Warm Up the Skinny Jeans, Kids – Art to Check Out This Weekend! 4/13 – 4/15

This Saturday I’ll be taking my first ride on the Tampa Bay Monorail.  How better to see everything in St. Pete and Tampa on the same night?  I’m sorry to play such a cruel joke on you.  There is no monorail system.  The Bay area could sure use one, though.  Case in point: Disney World.  Did you ever visit Disney World before they got a monorail?  What a dump!  Anyhow, as I mentioned there are plenty of great events to check out on both sides of the Bay this week.

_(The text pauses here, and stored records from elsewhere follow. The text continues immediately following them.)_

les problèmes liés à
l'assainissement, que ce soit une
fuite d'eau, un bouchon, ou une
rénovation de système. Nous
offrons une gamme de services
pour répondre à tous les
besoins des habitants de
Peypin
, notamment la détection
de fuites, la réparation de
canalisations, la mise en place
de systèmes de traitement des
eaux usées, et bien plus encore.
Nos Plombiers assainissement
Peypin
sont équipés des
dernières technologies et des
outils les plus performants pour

St. Petersburg – 2nd Saturday Art Walk     Sat 4/14

St. Petersburg’s popular 2nd Saturday Art Walk just got a guide upgrade.  Bay area art doers (it was that or ‘arts facilitators’) Reuben and Hunter developed the new website: check it out here.  The new virtual home has definitely increased the already busy buzz for the monthly event.  How cool would it be for everyone to meet for an art party at the Independent or Sake Bomb afterwards?  Anyhow, here are a couple of highlights for your walk.

Mindy Solomon Gallery – Explicit Content    Sat 4/14  6pm-8pm     18 and older only

Mindy Solomon Gallery

I opened the emailed flyer to this exhibit while at work.  I was dumbly shocked to find a photo of a naked woman wearing a bear mask in what appears to be the back of a car.  In retrospect, the exhibit title in the subject line should have tipped me off that it would be NSFW.  The fact that the art is sexually explicit seems to be the point of the Mindy Solomon Gallery‘s latest group exhibit.  The show that opens this Saturday features artists Scot Sothern, Christina West, Barbara DeGenevieve, Bart Johnson, Becky Flanders, Georgine Ingold, Leopold Foulem, Anne Drew Potter, and Bonnie Marie Smith.

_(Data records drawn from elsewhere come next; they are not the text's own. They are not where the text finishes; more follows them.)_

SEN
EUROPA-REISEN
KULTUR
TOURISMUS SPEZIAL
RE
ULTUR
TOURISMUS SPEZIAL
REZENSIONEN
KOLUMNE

I’m curious to see how this show is curatorially executed.  Luridness as the premise for an exhibit could quickly degenerate into a freak show – strengthening the stereotype of the deviant or the Other (with a capital ‘O’) rather than investigating it.  On the other hand, the theme also lends itself to a fair amount of potential.  You’ll have to stop by the gallery to see for yourself.  Regardless of how the exhibit ends up being presented, Mindy Solomon has rounded up some impressive artists.  There will be several pieces that should be the highlight of the art walk.

C. Emerson Fine Arts – Marianne Chapel: Perceptions and Memories    Sat 4/14 6pm

Opening this Saturday, CEFA presents a solo exhibit of multimedia work by Marianne Chapel.  She is an abundantly awarded and well-traveled artist with studios apparently both in the Panamanian jungle and the mountains of Quebec.   However, Chapel also has local connections teaching in the past at the University of Tampa and Ringling College.

It’s clear from the little I’ve seen, that Chapel’s work deals with the way stories are told, the way they’re heard, and the in-between.  She uses materials that are reminiscent of personal ephemera, recalling past family mementos.  Chapel uses these personal seeming narratives to comment on something larger.  Her installation, Dirty Laundry warrants a stop over at the 900 block gallery.

Tempus Projects – Screening of PBS’ Art21: “Change”    Sat 4/14  7pm

If you’re reading this blog, you’re also probably a big fan of PBS‘ award winning documentary series, Art21: Art in the Twenty-First Century.  If you haven’t heard of it before, remember that it is me, Danny Olda, that introduced you to the series.  The first five seasons of the series have been well made and absorbing.  The sixth season is set to top them all.

Saturday night Tempus Projects will be screening “Change”, the first episode of the new season.  The first episode focuses on artists Catherine Opie, El Anatsui, and Ai Wei Wei.  I will admit I cheated: I was able to get my hands on the DVD and watch the first couple episodes.  With the saga surrounding Ai Wei Wei of late I was especially anticipating the section focusing on him and his work.  Art21 touches on his recent run in with the paranoid Chinese state but thankfully focuses on his brilliant work.  It was with the portion on El Anatsui that I was pleasantly surprised with, though.  His ever fluid work, issues of labor, change, and post-colonialism add depth not often found on television (a thimble’s worth of which would’ve improved Morley Safer’s 60 minutes piece 100 fold).  I hope I’m wrong but from what I can tell WEDU and WUSF will not be airing this series (?!) so make sure you at least catch it at Tempus Projects.  There will be snacks and drinks but make sure you RSVP here.